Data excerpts
○ ○ ○ ○

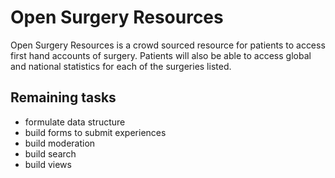 Open Surgery Resources
===

Open Surgery Resources is a crowd sourced resource for patients to access first hand accounts of surgery. Patients will also be able to access global and national statistics for each of the surgeries listed. 

Remaining tasks
---------------
- formulate data structure
- build forms to submit experiences
- build moderation
- build search
- build views
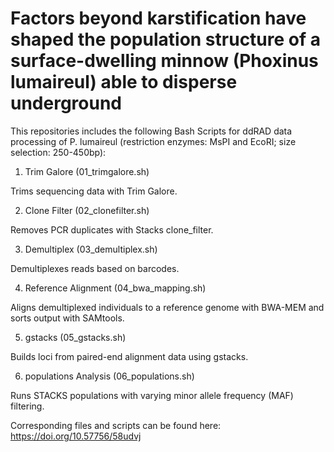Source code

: # Factors beyond karstification have shaped the population structure of a surface-dwelling minnow (Phoxinus lumaireul) able to disperse underground


This repositories includes the following Bash Scripts for ddRAD data processing of P. lumaireul (restriction enzymes: MsPI and EcoRI; size selection: 250-450bp):


01. Trim Galore (01_trimgalore.sh)

Trims sequencing data with Trim Galore.

02. Clone Filter (02_clonefilter.sh)

Removes PCR duplicates with Stacks clone_filter.

03. Demultiplex (03_demultiplex.sh)

Demultiplexes reads based on barcodes.

04. Reference Alignment (04_bwa_mapping.sh)

Aligns demultiplexed individuals to a reference genome with BWA-MEM and sorts output with SAMtools.

05. gstacks (05_gstacks.sh)

Builds loci from paired-end alignment data using gstacks.

06. populations Analysis (06_populations.sh)

Runs STACKS populations with varying minor allele frequency (MAF) filtering.

Corresponding files and scripts can be found here: https://doi.org/10.57756/58udvj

○ ○ ○ ○

§ TO DO
All lines from the one containing "02. Clone Filter (02_clonefilter.sh)" to the end of the records, both ends included, should be printed exactly and on their own.

§ REPLY TO THE EXERCISE
02. Clone Filter (02_clonefilter.sh)

Removes PCR duplicates with Stacks clone_filter.

03. Demultiplex (03_demultiplex.sh)

Demultiplexes reads based on barcodes.

04. Reference Alignment (04_bwa_mapping.sh)

Aligns demultiplexed individuals to a reference genome with BWA-MEM and sorts output with SAMtools.

05. gstacks (05_gstacks.sh)

Builds loci from paired-end alignment data using gstacks.

06. populations Analysis (06_populations.sh)

Runs STACKS populations with varying minor allele frequency (MAF) filtering.

Corresponding files and scripts can be found here: https://doi.org/10.57756/58udvj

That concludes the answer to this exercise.